Все-таки как здорово, что архангельские карабинеры оказались не такими меткими стрелками, как воевода Асташев. Иначе бы горел сейчас ротмистр Иван Зурин в геенне огненной, а ваш покорный слуга томился бы на какой-нибудь новой сибирской каторге. Благо, их после прихода правительственных войск в Сибири очень много развелось.
Томск мы застали весь в пожарищах. Зуринские гусары сожгли военную и мирскую канцелярии. В двух церквах спалили себя заживо ревнители старой веры. Многих томичей посадили в острог за сочувствие прежней власти. Попал туда и я. Пока мы гонялись за ордынским царем, пришел приказ о моем задержании. Потом меня под конвоем отправили в Казань в Следственную комиссию, почему-то по делу Пугачева.

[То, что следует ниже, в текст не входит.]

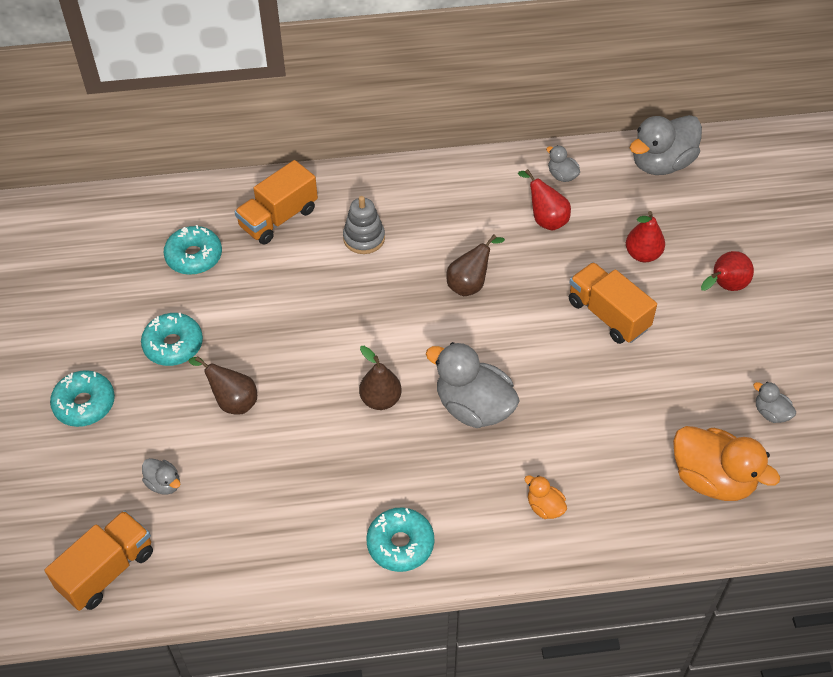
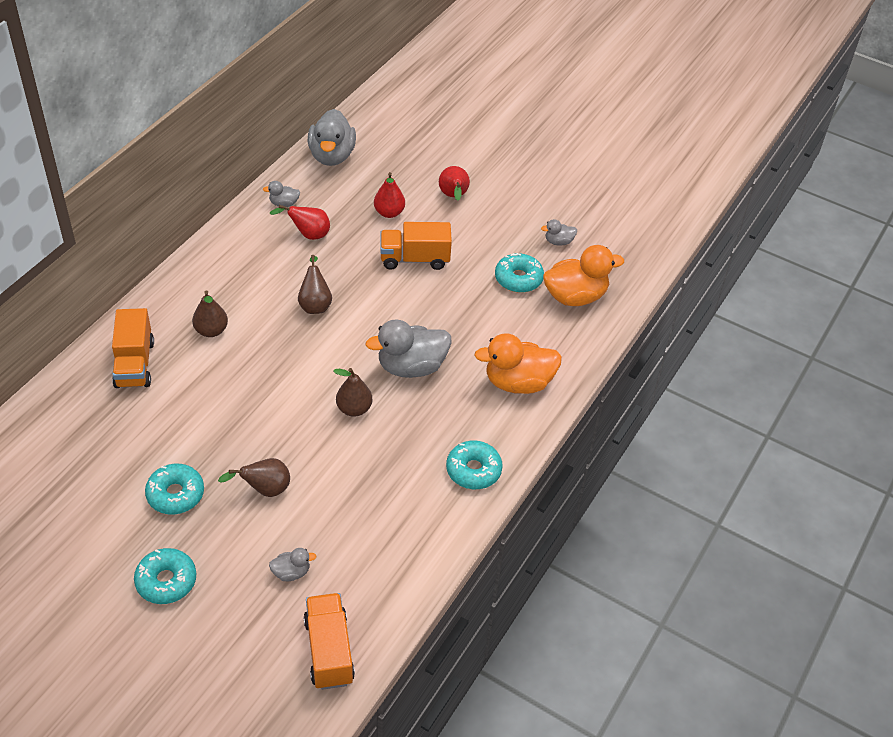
camera: 55 degrees left, 5 degrees down
turquoise donut [164,225,222,275] -> turquoise donut moved to [495,253,544,293]
grey stacking toy [343,196,385,254] -> brown pear [192,291,228,337]
orange duck [525,475,567,519] -> orange duck [474,333,562,394], size x2.11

Оказалось, что мой давний соперник и заклятый враг господин Швабрин под пытками заявил, что я присягал самозваниу и состоял у него на службе.
Спасибо Ивану Ивановичу Зурину. Как только он оклемался после ранения, то сразу приехал ко мне с дорогой моему сердиу Марией Ивановной Мироновой. Машенька увидела меня, грязного. Бородатого, сразу ахнула и лишилась чувств.
Сколько ей, бедняжке, потом еще пришлось пережить унижений, прежде чем она выхлопотала у императрицы освобождение для меня.
Вскоре я женился на Марии Ивановне. Мы поселились в имении моих родителей. Машенька родила мне трех чудесных дочерей, которых мы потом удачно выдали замуж: двух за соседних помещиков, а младшенькую – за симбирского обер-полицмейстера.
Родители мои давно уже преставились, да и Мария Ивановна, душа моя, вот уже два года как покинула меня.
Живу я теперь бобылем в обветшалом доме и задумываюсь иной раз, как бы сложилась моя судьба, получи я полвека назад карту асташевских приисков.
А недавно я догадался, куда эта карта исчезла. Совершенно случайно прочел в «Петербургских ведомостях» статейку о меценатстве богатого томского золотопромышленника Ивана Дмитриевича Асташева, владеющего самыми богатыми приисками в мариинской тайге. Так вот, значит, кому перешло по наследству главное богатство воеводы. Его внуку. Подлая Азиза не смогла простить предательства даже собственному сыну и сунула карту под рубаху Димке, когда относила его в остяцкую избушку к рыбакам. А уж сынок его, видать, разбогател на дедовом золотишке.
Как же я тогда был близок к богатству!
От волнения мое здоровье совсем расстроилось. Съезжаются дочери с мужьями и внуками. На дележку отцовского имущества. Видно, пора и мне. Что-то загостился я здесь…
Они сошли с поезда, не доехав до города одну станцию. Отсюда до дачи было ближе. Но все равно километров пять. Их Аксаковы преодолели пешком под проливным дождем. Ни у старшего, ни у младшего в кармане не было ни копейки. Желания этих мужчин были такими простыми, такими земными, что казалось, ничто не может помешать их реализации. А мечтали они сейчас о том, как придут на дачу, накопают в огороде молодой картошки, сварят ее, посыплют укропчиком да лучком и будут ее есть, пока животы не лопнут. Потом натопят баньку. Попарятся, похлещут друг друга березовыми веничками, смоют с себя всю дорожную грязь. А потом посмотрят перед сном новости и заснут крепким сном.